▶ Problem details:
What lines of the data hold the string "Joining"? Copy them all.

▶ Dataset excerpts:
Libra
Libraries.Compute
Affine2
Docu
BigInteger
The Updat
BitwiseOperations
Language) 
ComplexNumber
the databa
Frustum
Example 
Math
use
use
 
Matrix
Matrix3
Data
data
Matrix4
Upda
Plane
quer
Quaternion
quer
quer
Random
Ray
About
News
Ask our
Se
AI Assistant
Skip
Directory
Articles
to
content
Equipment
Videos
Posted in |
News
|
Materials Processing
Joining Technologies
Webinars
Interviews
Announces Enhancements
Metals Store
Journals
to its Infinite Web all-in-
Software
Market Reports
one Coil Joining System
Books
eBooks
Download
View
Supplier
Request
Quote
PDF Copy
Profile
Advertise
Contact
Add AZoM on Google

▶ Response to this exercise:
Joining Technologies
one Coil Joining System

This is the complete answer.